Desde que vivo aquí paso gran parte de mi tiempo con una pareja de amigos de mi abuelo a quien, por cuestiones de la bestialidad humana que arrasó con nuestro país, no llegué a conocer. Por suerte a ellos sí pude conocerlos y 50 años después de aquella amistad, a miles de kilómetros de la avenida Sarmiento donde creo que se vieron por última vez, una nieta y unos amigos comparten el tiempo.
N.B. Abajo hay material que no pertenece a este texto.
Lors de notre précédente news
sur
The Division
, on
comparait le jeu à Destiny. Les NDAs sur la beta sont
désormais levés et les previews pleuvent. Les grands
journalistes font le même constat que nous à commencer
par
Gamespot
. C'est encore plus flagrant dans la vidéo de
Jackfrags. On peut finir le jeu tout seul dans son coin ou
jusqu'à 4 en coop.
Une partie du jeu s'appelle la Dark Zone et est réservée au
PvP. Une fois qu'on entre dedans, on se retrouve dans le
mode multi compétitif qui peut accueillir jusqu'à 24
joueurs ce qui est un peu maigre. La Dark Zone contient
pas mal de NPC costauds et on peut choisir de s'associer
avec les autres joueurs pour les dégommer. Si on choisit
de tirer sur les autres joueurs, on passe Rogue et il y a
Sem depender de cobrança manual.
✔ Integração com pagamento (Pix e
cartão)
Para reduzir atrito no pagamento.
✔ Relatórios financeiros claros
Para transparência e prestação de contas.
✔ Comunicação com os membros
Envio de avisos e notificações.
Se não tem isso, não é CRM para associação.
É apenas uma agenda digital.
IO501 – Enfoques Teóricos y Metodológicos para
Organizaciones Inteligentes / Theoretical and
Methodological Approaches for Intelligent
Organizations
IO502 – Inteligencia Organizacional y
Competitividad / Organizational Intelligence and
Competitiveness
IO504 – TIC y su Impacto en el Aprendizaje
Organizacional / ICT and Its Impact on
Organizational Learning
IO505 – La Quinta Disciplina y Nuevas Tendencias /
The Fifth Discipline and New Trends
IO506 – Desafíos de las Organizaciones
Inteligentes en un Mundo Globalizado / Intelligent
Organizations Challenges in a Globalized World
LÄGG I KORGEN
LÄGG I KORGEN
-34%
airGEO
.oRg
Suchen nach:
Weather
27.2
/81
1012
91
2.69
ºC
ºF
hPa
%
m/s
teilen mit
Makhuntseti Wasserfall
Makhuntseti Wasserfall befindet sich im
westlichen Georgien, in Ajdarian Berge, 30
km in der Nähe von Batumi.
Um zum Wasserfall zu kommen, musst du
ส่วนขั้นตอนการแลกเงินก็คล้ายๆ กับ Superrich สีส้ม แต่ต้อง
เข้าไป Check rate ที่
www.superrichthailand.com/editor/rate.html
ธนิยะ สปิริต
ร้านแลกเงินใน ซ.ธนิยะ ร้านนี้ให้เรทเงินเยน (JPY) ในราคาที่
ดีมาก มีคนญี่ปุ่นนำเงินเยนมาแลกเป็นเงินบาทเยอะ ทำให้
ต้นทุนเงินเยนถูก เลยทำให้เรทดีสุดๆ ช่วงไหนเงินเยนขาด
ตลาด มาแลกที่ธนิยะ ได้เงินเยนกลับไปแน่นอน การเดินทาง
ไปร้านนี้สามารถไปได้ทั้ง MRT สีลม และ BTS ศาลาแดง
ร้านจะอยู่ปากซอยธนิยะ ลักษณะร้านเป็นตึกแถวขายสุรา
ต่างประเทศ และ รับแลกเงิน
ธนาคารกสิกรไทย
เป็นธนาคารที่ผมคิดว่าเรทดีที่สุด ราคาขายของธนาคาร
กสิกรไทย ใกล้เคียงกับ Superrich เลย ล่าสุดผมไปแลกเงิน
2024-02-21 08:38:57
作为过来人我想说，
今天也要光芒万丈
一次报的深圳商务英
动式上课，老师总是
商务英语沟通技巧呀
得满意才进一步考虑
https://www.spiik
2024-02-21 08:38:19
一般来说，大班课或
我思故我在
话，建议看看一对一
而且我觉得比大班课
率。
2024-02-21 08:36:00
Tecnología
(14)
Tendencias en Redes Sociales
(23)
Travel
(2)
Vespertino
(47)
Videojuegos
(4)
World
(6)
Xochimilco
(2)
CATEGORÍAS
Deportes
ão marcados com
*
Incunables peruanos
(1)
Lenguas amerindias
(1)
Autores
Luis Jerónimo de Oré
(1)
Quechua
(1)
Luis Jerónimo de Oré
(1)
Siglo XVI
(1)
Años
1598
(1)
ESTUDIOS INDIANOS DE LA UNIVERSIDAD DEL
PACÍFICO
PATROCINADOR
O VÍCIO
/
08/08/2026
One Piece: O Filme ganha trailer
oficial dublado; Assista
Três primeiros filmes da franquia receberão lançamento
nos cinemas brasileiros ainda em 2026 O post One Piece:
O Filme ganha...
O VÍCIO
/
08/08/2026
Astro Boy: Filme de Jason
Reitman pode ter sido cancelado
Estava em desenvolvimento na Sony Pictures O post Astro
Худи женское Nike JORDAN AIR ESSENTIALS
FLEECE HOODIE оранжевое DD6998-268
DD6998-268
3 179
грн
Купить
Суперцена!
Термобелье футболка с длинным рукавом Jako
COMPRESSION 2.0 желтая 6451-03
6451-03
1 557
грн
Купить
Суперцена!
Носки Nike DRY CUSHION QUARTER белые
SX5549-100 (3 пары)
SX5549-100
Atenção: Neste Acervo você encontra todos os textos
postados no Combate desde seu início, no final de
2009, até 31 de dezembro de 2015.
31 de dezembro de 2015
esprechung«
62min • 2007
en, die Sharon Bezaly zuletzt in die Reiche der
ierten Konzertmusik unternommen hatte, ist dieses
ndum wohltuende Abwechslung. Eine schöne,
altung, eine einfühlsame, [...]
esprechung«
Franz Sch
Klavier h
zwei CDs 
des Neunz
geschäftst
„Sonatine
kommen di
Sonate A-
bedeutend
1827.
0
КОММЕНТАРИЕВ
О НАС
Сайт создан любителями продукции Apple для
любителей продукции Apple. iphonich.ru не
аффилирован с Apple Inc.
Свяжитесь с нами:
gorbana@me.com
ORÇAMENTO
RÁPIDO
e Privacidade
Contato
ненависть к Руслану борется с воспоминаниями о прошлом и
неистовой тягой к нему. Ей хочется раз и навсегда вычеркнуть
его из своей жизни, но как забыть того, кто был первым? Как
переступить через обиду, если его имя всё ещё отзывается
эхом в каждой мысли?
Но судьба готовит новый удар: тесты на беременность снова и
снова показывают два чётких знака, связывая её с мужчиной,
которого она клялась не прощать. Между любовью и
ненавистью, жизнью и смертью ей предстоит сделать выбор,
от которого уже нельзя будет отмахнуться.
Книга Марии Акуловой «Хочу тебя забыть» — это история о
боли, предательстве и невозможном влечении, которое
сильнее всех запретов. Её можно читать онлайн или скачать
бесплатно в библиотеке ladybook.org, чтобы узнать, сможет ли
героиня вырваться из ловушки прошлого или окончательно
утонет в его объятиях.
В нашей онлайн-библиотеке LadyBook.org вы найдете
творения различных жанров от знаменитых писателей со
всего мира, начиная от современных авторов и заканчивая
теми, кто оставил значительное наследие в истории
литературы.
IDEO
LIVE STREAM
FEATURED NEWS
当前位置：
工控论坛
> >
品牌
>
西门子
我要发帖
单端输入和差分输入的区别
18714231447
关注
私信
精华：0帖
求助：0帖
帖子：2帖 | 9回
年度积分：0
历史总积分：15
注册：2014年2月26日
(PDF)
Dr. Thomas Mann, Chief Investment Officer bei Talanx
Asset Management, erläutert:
Aunque el tango tenga razón y la vida sea esa herida absurda, a veces me parece que tiene cosas que, si no reparan, al menos parchan, con cariño, algunas injusticias. Como una curita sellada con un beso.
A veces me da por pensar que poder compartir este tiempo con ellos sea, tal vez, un regalo involuntario que me dejara ese tipo al que no conocí en este, el país de su infancia. Porque cuando llegué no conocía a casi nadie y, como bien lo sabemos todos los implicados en esta historia porque alguna vez fuimos (o siempre seremos) extranjeros en algún lugar, el asilo y el abrigo son muy importantes.
Todo tiene que ver con todo porque me cuidan, y a lo mejor yo también un poco a ellos, y eso es una buena noticia. No hay manera de volver a armar todo eso que la crueldad ha destruido, pero hay una especie de pequeña venganza en sacarle la lengua a la muerte a través del tiempo y del espacio, encontrándose y cuidándose. Esto ocurre todo el tiempo y de muchas formas en el mundo, aunque tenga poca prensa. Somos una especie destructora y siniestra pero, como dijo un trovador, también el cariño nos sale muy bien. O algo así.
Me cuidaron en la cuna y en la fiebre. Cuidé haciendo canciones y regalándolas. Me cuidaron con arroz y un sofá, y yo cuidé escuchando hasta altas horas, llenando cajas de mudanzas, riéndonos y tomando para no llorar.
Me gustaría que escribir pudiera hacer algo por alguien más, aliviar una carga pesada, ser un empujoncito, dar un poco de calor. Quisiera que escribir pudiera ser también cuidar algo, como acariciar el lomo de mi gato, que no dice nada pero sé que me siente.